● **TO DO**: Convert the lines of the listing below, from the line with "longitude: 68.7551" through the end of the listing with both ends included, into a JSON list of strings with one string per line. Skip blank lines and leave the pictures out.

** BEGIN **

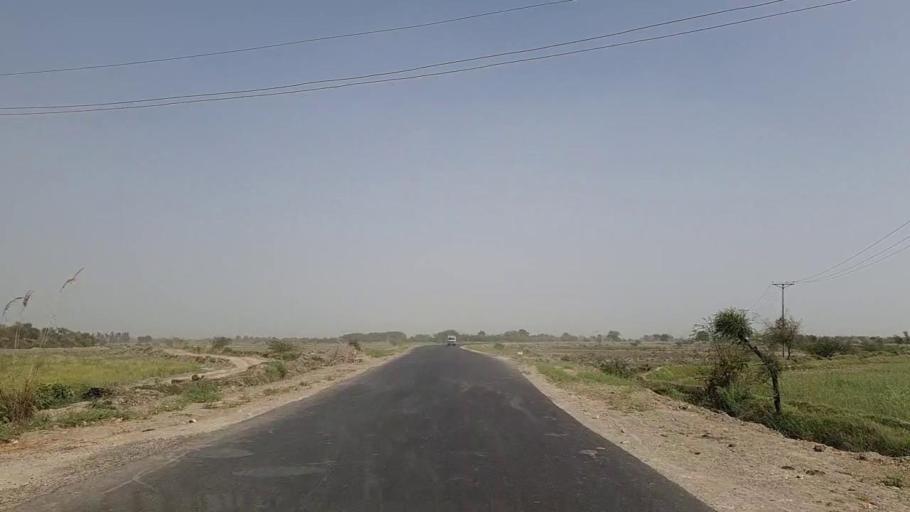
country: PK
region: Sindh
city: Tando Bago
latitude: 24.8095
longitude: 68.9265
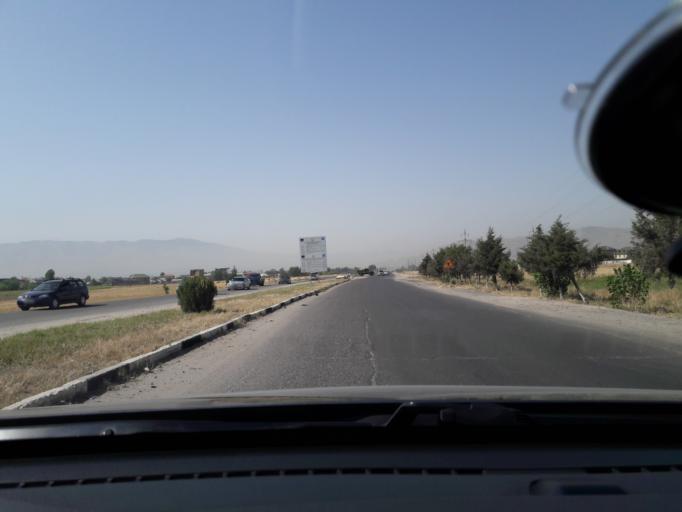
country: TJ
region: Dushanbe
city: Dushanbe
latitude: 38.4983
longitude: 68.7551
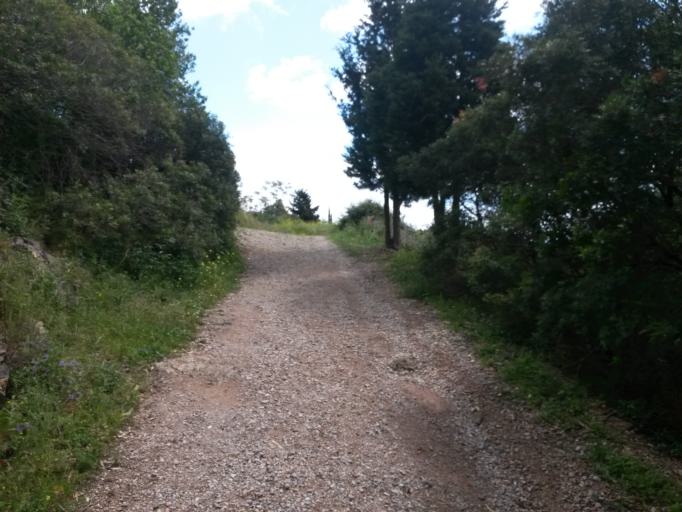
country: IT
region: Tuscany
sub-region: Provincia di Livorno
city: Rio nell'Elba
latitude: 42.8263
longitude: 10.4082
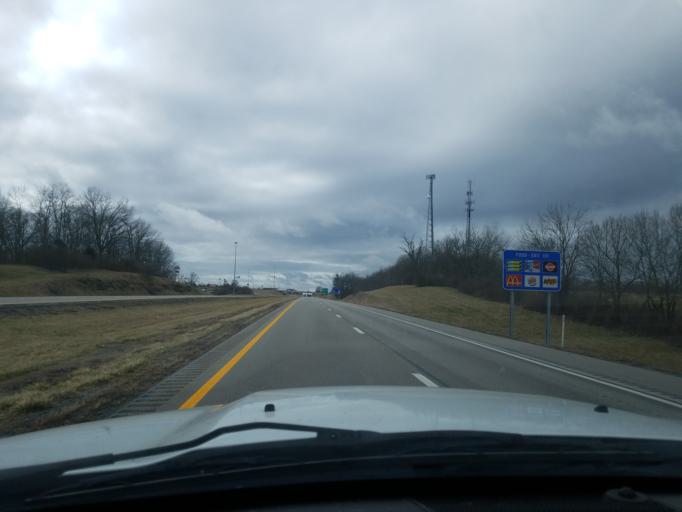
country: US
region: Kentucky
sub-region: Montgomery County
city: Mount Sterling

** END **

● **EXERCISE ANSWER**:
[
  "longitude: 68.7551",
  "country: IT",
  "region: Tuscany",
  "sub-region: Provincia di Livorno",
  "city: Rio nell'Elba",
  "latitude: 42.8263",
  "longitude: 10.4082",
  "country: US",
  "region: Kentucky",
  "sub-region: Montgomery County",
  "city: Mount Sterling"
]